M. le Président. ­ L'ordre du jour appelle la question orale de M. Philippe Charlier au ministre des Affaires sociales sur « la reconnaissance par l'INAMI des prestations d'un élève stagiaire en kinésithérapie ».

La parole est à M. Philippe Charlier.

M. Ph. Charlier (PSC). ­ Monsieur le Président, dans le Moniteur belge du 4 septembre dernier paraît un arrêté du 5 juillet 1996 signé par la ministre De Galan, arrêté qui interdit à partir d'octobre 1996 à un élève stagiaire en kinésithérapie de voir ses prestations reconnues par l'INAMI.

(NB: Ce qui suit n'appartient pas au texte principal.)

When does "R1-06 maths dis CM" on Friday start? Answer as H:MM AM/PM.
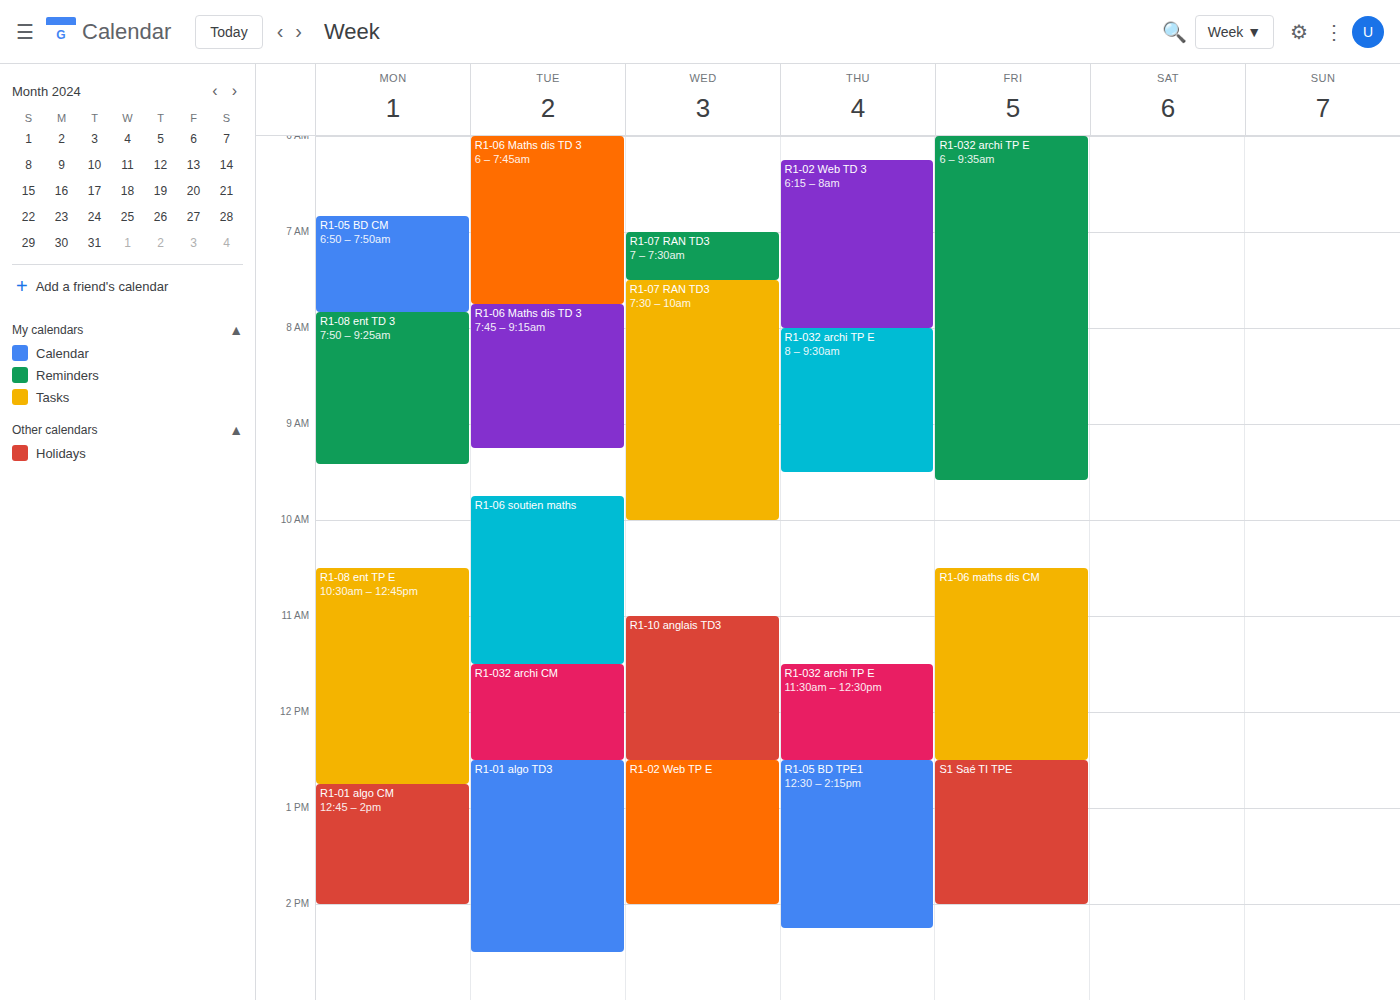
10:30 AM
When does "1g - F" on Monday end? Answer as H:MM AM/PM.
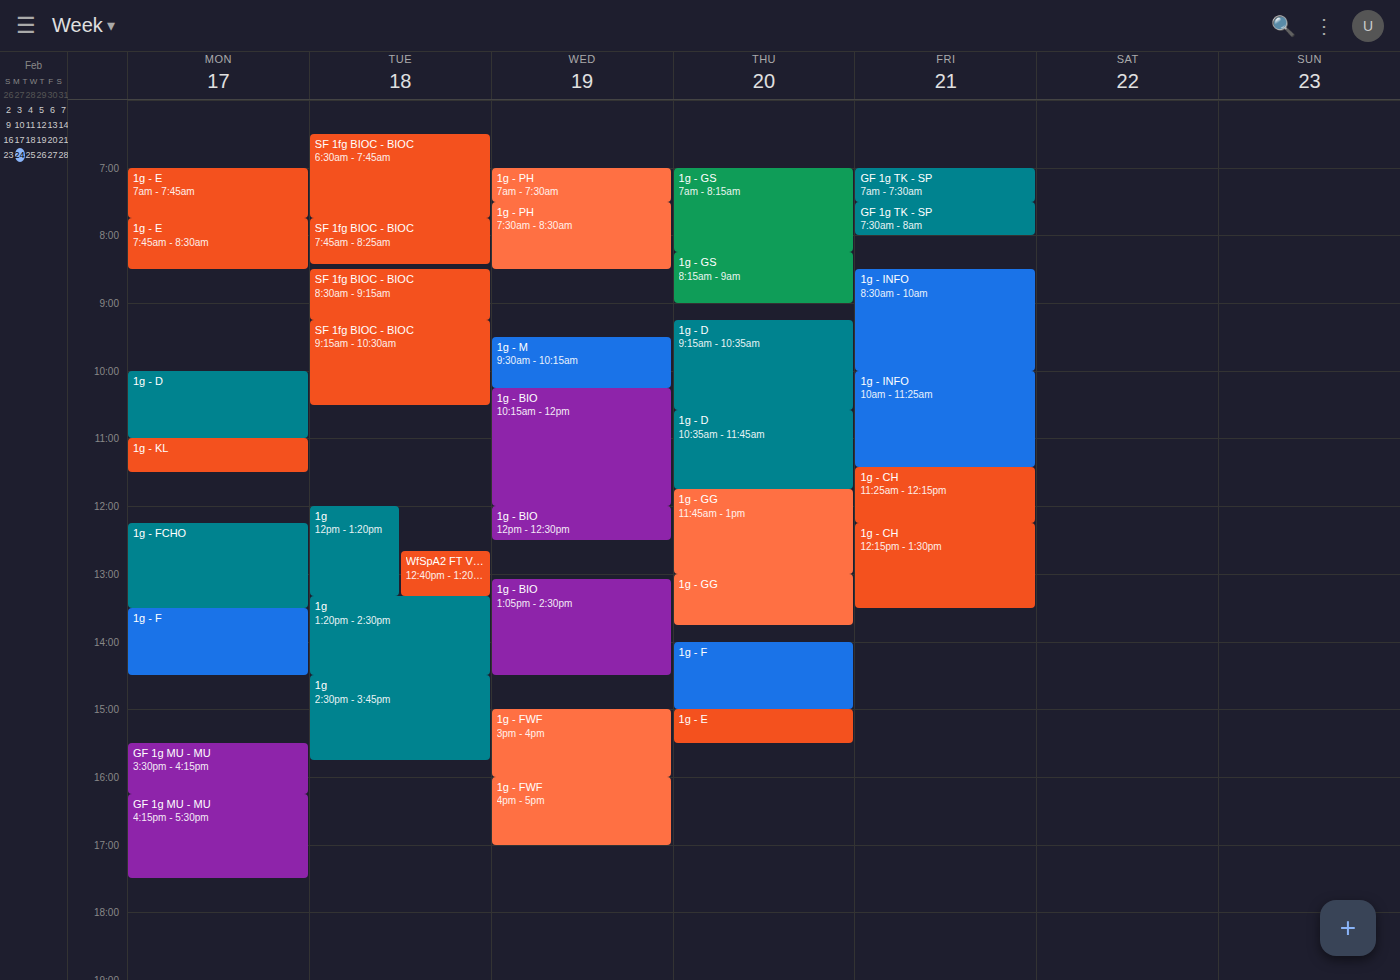
2:30 PM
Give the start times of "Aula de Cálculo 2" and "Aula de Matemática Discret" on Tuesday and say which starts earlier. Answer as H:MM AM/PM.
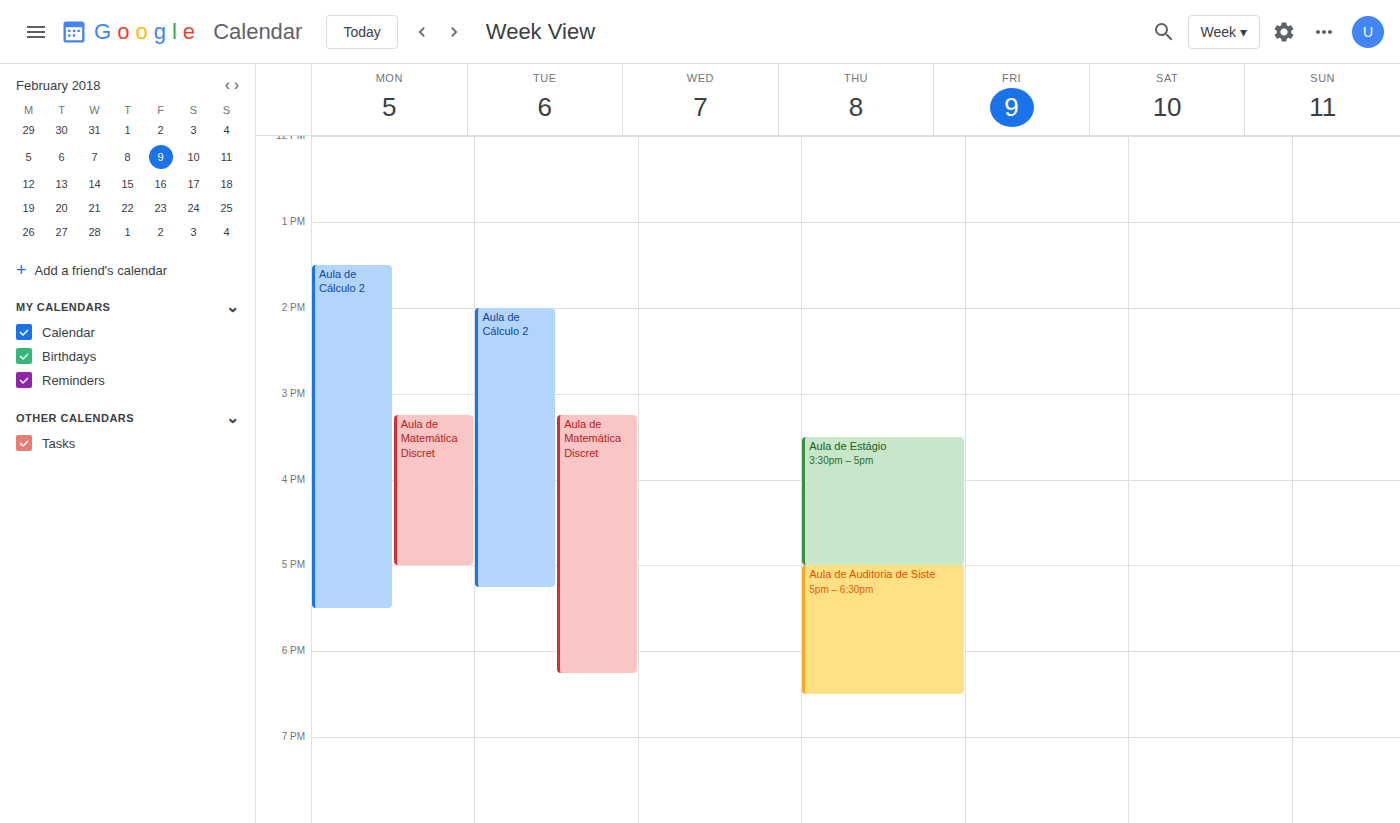
"Aula de Cálculo 2" 2:00 PM; "Aula de Matemática Discret" 3:15 PM.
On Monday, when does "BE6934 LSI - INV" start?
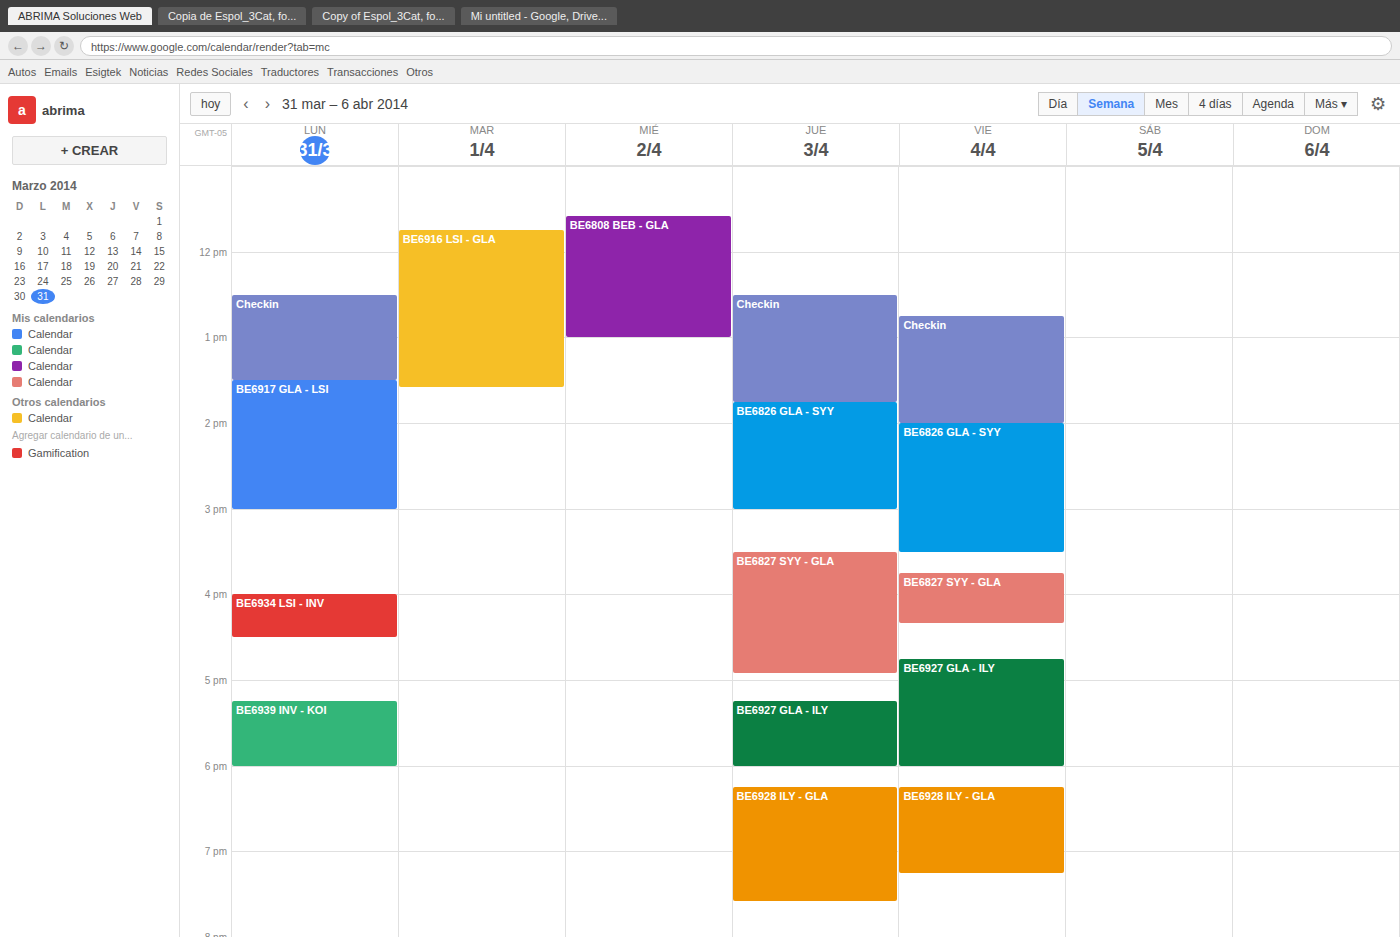
4:00 PM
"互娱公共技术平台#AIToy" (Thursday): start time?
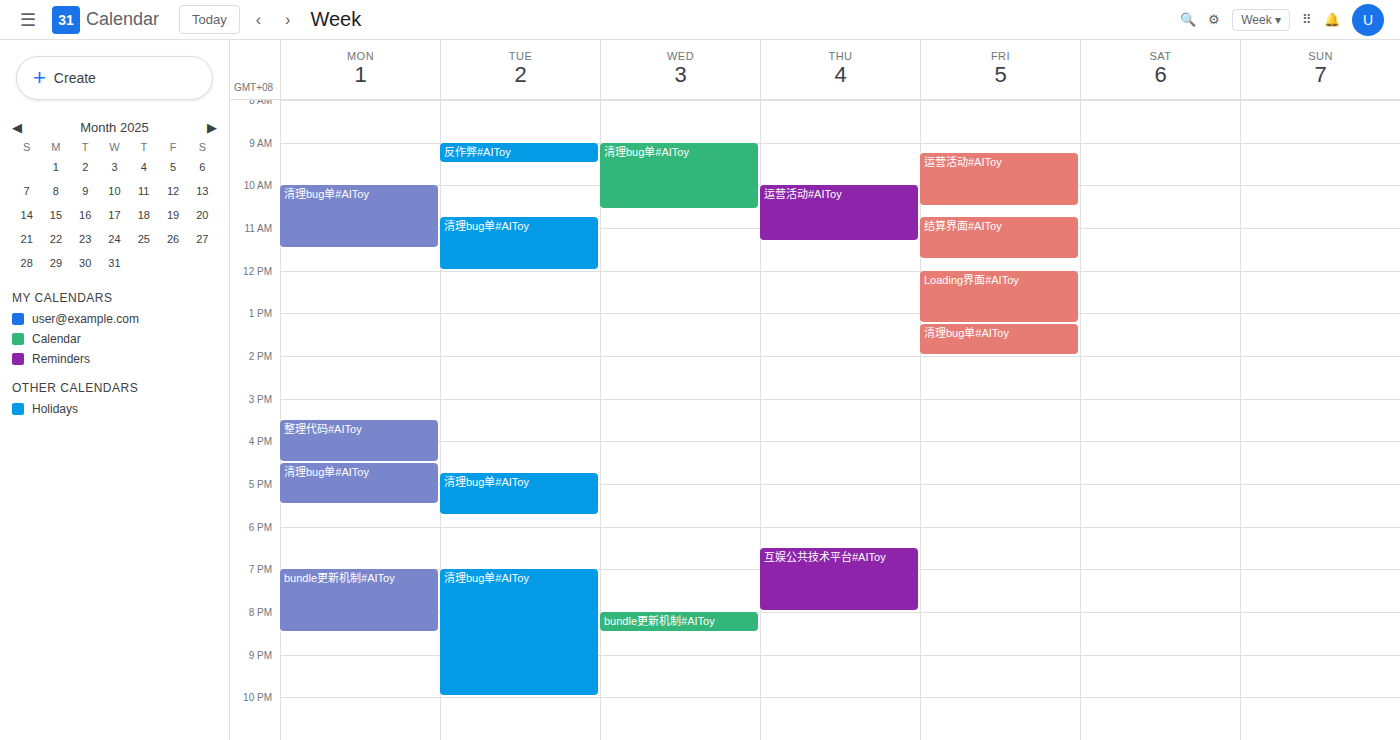
6:30 PM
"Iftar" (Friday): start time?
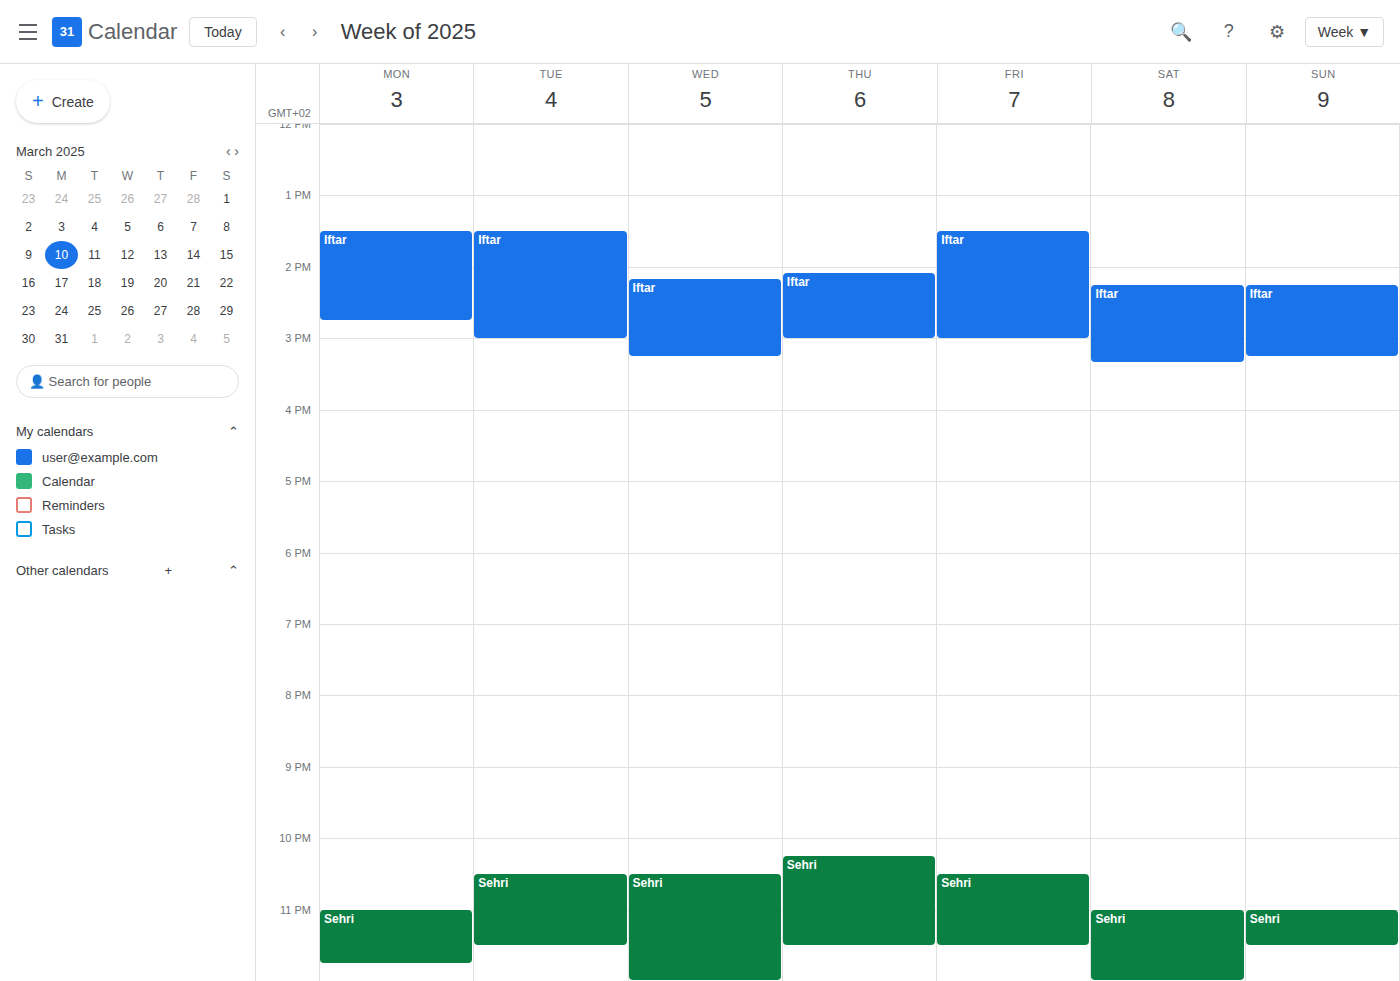
1:30 PM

Lorsque l'on sait qu'un étudiant en kinésithérapie doit effectuer 1 200 heures de stage, on comprendra, face à cet arrêté, l'inquiétude des écoles en kinésithérapie et des institutions hospitalières accueillant les élèves stagiaires.

Madame la ministre, je souhaiterais connaître les raisons qui vous ont conduite à prendre un tel arrêté et savoir si, au préalable, vous avez eu des contacts avec les personnes concernées par cette disposition, afin d'en analyser les répercussions sur le terrain.

M. le Président. ­ La parole est à Mme De Galan, ministre.

Mme De Galan, ministre des Affaires sociales. ­ Monsieur le Président, l'arrêté visé par l'honorable membre trouve son origine dans une proposition formulée par le Service du contrôle médical de l'INAMI et reprise comme telle par la Commission de conventions composée paritairement de représentants des organismes assureurs, c'est-à-dire des mutualités, d'une part, et de représentants des organisations professionnelles représentatives de kinésithérapeutes, d'autre part, à l'exclusion de la Confédération belge des kinésithérapeutes.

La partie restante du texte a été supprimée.